━━━ Texto do exercício

Sexta-feira, 27 de Fevereiro de 2009

O ICTY tem sido processualmente eficaz, mas nunca se libertará da sua fraqueza original

 

Sessão de ontem no ICTY /Foto:ICTY

 

O Tribunal Penal Internacional para a Ex-Jugoslávia (ICTY) das Nações Unidas encerrou, esta Quinta-feira, mais um capítulo de uma trágica e longa história de um conflito regional que dilacerou um Estado e alimentou o lado mais selvagem e primitivo do nacionalismo dos povos balcânicos.

 

Esta última decisão do ICTY reporta-se ao julgamento da campanha sérvia no Kosovo, em 1998 e 1999, contra a população albanesa, uma espécie de sequela dos crimes referentes à primeira metade da década de 90.

 

O ex-Presidente da república federada sérvia, Milan Milutinovic, entre 1997 e 2002, foi absolvido das acusações de crimes de guerra e contra a Humanidade. O tribunal considerou que este não terá tido influência directa na actuação das forças armadas sérvias na região do Kosovo. 

 

O juiz afirmou que tal papel foi desempenhado pelo antigo Presidente da então República Federal da Jugoslávia (Sérvia e Montenegro), Slobodan Milosevic, acusado de conduzir uma campanha de limpeza étnica dos albaneses do Kosovo, por forma a atenuar os seus ímpetos independentistas.

 

Apesar da absolvição de Milutinovic, o tribunal condenou cinco altos responsáveis sérvios por crimes praticados no Kosovo.

━━━━━━
━━━ Dados fornecidos

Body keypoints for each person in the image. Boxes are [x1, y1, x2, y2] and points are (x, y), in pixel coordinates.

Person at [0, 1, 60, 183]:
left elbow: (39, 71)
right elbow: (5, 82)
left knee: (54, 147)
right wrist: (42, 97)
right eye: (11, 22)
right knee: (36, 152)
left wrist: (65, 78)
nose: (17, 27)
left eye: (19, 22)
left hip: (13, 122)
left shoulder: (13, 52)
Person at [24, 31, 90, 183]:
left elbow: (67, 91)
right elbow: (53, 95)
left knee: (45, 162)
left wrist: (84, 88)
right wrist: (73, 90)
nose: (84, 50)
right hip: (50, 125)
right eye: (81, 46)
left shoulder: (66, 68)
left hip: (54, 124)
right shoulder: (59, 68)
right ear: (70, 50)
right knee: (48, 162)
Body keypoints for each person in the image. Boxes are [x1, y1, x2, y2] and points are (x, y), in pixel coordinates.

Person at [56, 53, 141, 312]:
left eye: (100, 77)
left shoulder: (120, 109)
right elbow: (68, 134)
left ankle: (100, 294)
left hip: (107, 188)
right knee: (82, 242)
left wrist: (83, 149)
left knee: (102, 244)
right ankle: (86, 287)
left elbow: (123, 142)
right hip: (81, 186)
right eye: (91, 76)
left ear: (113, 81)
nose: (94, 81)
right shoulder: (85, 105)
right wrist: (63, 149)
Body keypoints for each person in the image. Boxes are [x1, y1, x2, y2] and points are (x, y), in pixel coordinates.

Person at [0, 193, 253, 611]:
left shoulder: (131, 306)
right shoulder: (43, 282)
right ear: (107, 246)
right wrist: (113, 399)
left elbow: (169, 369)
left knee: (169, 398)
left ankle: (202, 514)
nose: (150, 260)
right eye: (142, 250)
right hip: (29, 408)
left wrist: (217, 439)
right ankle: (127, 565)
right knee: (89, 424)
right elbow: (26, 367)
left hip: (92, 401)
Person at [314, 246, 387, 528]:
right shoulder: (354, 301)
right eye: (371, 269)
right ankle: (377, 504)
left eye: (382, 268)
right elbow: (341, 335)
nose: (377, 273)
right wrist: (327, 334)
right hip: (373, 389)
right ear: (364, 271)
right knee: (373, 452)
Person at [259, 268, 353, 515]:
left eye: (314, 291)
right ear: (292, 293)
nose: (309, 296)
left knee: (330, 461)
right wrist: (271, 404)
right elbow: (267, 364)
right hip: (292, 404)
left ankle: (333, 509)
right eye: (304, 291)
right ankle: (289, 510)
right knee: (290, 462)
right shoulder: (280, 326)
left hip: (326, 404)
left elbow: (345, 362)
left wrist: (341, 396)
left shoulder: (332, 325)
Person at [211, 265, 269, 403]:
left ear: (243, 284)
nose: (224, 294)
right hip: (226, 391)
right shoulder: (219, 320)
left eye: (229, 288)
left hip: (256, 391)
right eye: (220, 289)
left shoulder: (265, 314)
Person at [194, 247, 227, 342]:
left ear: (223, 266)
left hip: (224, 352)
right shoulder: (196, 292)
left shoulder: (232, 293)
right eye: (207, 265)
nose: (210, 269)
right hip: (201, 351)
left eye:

━━━━━━

* _Questões de estudo_
**1)** No texto sobre o ICTY, quantos altos responsáveis sérvios o tribunal condenou por crimes praticados no Kosovo?
**2)** Transcreva do texto sobre o ICTY o trecho que começa nas palavras "O ex-Presidente da" e termina depois de "praticados no Kosovo.".

* _Respostas por questão_
**1)** Cinco.

**2)**
O ex-Presidente da república federada sérvia, Milan Milutinovic, entre 1997 e 2002, foi absolvido das acusações de crimes de guerra e contra a Humanidade. O tribunal considerou que este não terá tido influência directa na actuação das forças armadas sérvias na região do Kosovo. 

 

O juiz afirmou que tal papel foi desempenhado pelo antigo Presidente da então República Federal da Jugoslávia (Sérvia e Montenegro), Slobodan Milosevic, acusado de conduzir uma campanha de limpeza étnica dos albaneses do Kosovo, por forma a atenuar os seus ímpetos independentistas.

 

Apesar da absolvição de Milutinovic, o tribunal condenou cinco altos responsáveis sérvios por crimes praticados no Kosovo.